----- Excerpted text

Federal Government Eases Up On Medical Marijuana, Ends Prohibition

Over the weekend, Congress passed a spending bill that drew very little media attention. One small part of the 1,600+ page document is a huge step forward for advocates of legalizing medical-grade weed. The federal prohibition against medical marijuana has come to an end, and the medical marijuana dispensaries in states that allow medicinal cannabis no longer have to worry about the federal government interrupting their operations.

As the L.A. Times reports, there has long been tension between the federal government and states that want to provide their residents with access to medicinal marijuana. While the Obama Administration has intentionally eased up on pressuring states that allow weed for those with a prescription, the fact that all forms of cannabis were previously prohibited by federal regulation made running a medical marijuana shop very difficult.

The most recent (and unforeseen) problem that the industry faces is purely financial. As noted by The Atlantic, since marijuana laws still prohibit all uses of marijuana, most banks refused to offer any services to owners of medicinal marijuana dispensaries. Without access to a bank, the shops often found themselves with a substantial amount of cash and nowhere to deposit the funds. Criminals were well aware of this, and those who operated the shops had to come up with ways to transport their cash safely.

With the new legislation having been passed, the medical marijuana dispensaries and clinics should have an easier time finding banks to work with. In addition, they no longer have to fear that federal agents will suddenly break down their doors and confiscate their inventory.

----------
----- Data under study

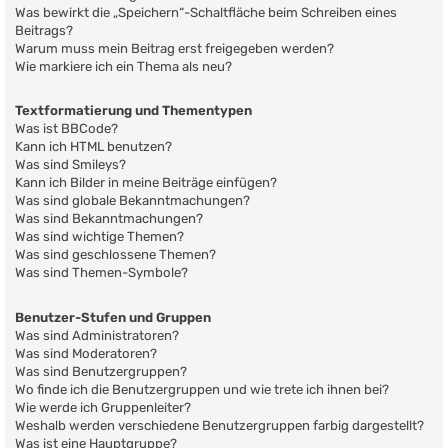
Was bewirkt die „Speichern“-Schaltfläche beim Schreiben eines
Beitrags?
Warum muss mein Beitrag erst freigegeben werden?
Wie markiere ich ein Thema als neu?
Textformatierung und Thementypen
Was ist BBCode?
Kann ich HTML benutzen?
Was sind Smileys?
Kann ich Bilder in meine Beiträge einfügen?
Was sind globale Bekanntmachungen?
Was sind Bekanntmachungen?
Was sind wichtige Themen?
Was sind geschlossene Themen?
Was sind Themen-Symbole?
Benutzer-Stufen und Gruppen
Was sind Administratoren?
Was sind Moderatoren?
Was sind Benutzergruppen?
Wo finde ich die Benutzergruppen und wie trete ich ihnen bei?
Wie werde ich Gruppenleiter?
Weshalb werden verschiedene Benutzergruppen farbig dargestellt?
Was ist eine Hauptgruppe?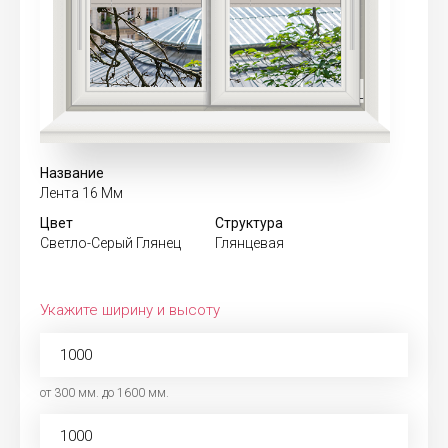
Название
Лента 16 Мм
Цвет
Структура
Светло-Серый Глянец
Глянцевая
Укажите ширину и высоту
от 300 мм. до 1600 мм.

----------

Work to complete:
[1] Using the medical marijuana article, say whether each statement agrees with it: (a) the spending bill drew a lot of media attention, (b) most banks refused services to owners of medicinal marijuana dispensaries, (c) the spending bill document runs to more than 1,600 pages. Answer yes or no for each and quote the deciding words.
[2] Update the stretch of the medical marijuana article from "As the L.A." through "shop very difficult.", replacing "L.A. Times" with "Los Angeles Times".

Completed exercise:
[1]
(a) No: "drew very little media attention"
(b) Yes: "most banks refused to offer any services to owners of medicinal marijuana dispensaries"
(c) Yes: "One small part of the 1,600+ page document"

[2]
As the Los Angeles Times reports, there has long been tension between the federal government and states that want to provide their residents with access to medicinal marijuana. While the Obama Administration has intentionally eased up on pressuring states that allow weed for those with a prescription, the fact that all forms of cannabis were previously prohibited by federal regulation made running a medical marijuana shop very difficult.